La notte in cui in Piazza Syntagma sventolavano le bandiere
del "No", dopo la vittoria al referendum, si è consumata la frattura
definitiva tra Alexis Tsipras e Yanis Varoufakis. È l'ex ministro delle
Finanze ellenico, in una intervista a New Statesman,
a raccontare il retroscena di quelle ultime ore delicate. All'origine
della rottura tra il premier e il ministro ci sarebbe stata una diversa
visione sul da farsi dopo il responso delle urne.
Varoufakis, all'indomani della chiusura forzata delle banche,
aveva in mente un piano: mettere in atto tre misure shock per fare
pressione sui partner europei.
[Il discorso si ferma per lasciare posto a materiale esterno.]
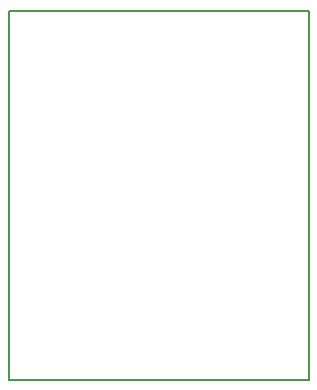
<source format=gbr>
G04 (created by PCBNEW (2013-05-31 BZR 4019)-stable) date 28/01/2014 18:03:58*
%MOIN*%
G04 Gerber Fmt 3.4, Leading zero omitted, Abs format*
%FSLAX34Y34*%
G01*
G70*
G90*
G04 APERTURE LIST*
%ADD10C,0.00590551*%
%ADD11C,0.00787402*%
G04 APERTURE END LIST*
G54D10*
G54D11*
X16500Y-19100D02*
X16500Y-6800D01*
X26500Y-19100D02*
X16500Y-19100D01*
X26500Y-6800D02*
X26500Y-19100D01*
X26500Y-6800D02*
X16500Y-6800D01*
M02*

</source>
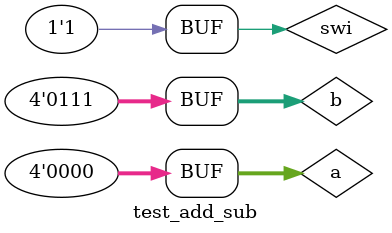
<source format=v>
module test_add_sub;

reg [3:0] a;
reg [3:0] b;
reg swi;
wire [3:0] s;
wire c;

parameter STEP = 10;

add_sub as1(.a, .s, .b, .c, .swi);

initial begin
    $monitor("a = %b, b = %b, c = %b, s = %b, swi = %b", a, b, c, s, swi);

    a = 4'b0101; b = 4'b1010; swi = 0;
    #STEP;
    a = 4'b0011; b = 4'b0011; swi = 1;
    #STEP;
    a = 4'b1111; b = 4'b0001;
    #STEP;
    a = 4'b0000; b = 4'b0111;
    
end

endmodule

</source>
Una sorta di minaccia simulata di Grexit
per convincere i creditori a tornare al tavolo perché, ha spiegato
Varoufakis, "solo rendendo la Grexit possibile avremmo potuto negoziare
un accordo migliore". Una mossa di rottura non condivisa però da Tsipras
e dalla maggioranza di Syriza.
"Emettere i cosiddetti IOU (promesse di pagamento, l'equivalente di buoni di credito ndr),
tagliare il rimborso dei bond detenuti dalla Bce, riprendere controllo
della Banca di Grecia sottraendolo a quello della Bce". Queste, spiega
Varoufakis, le tre proposte che la Grecia avrebbe dovuto mettere in atto
una volta, tanto più alla luce del no dei cittadini greci. Le ore
immediatamente successive al voto, il gabinetto ristretto di Syriza,
riunito per decidere le mosse successive, ha però bocciato 4 a 2 il
"piano Varoufakis". Una volta sconfitto in quella sede, l'addio al
governo è parso così inevitabile.
"Quella notte - rileva l'ex
ministro - è stato deciso che il fragoroso No del popolo greco non
sarebbe stata la spinta decisiva per il mio piano, ma anzi avrebbe
dovuto condurre ulteriori concessioni: l'incontro con gli altri leader
politici in cui il nostro primo ministro ha accettato il fatto che
qualsiasi fosse stata la posizione dei creditori lui non li avrebbe
sfidati. E ciò avrebbe significato cedere, smette di negoziare".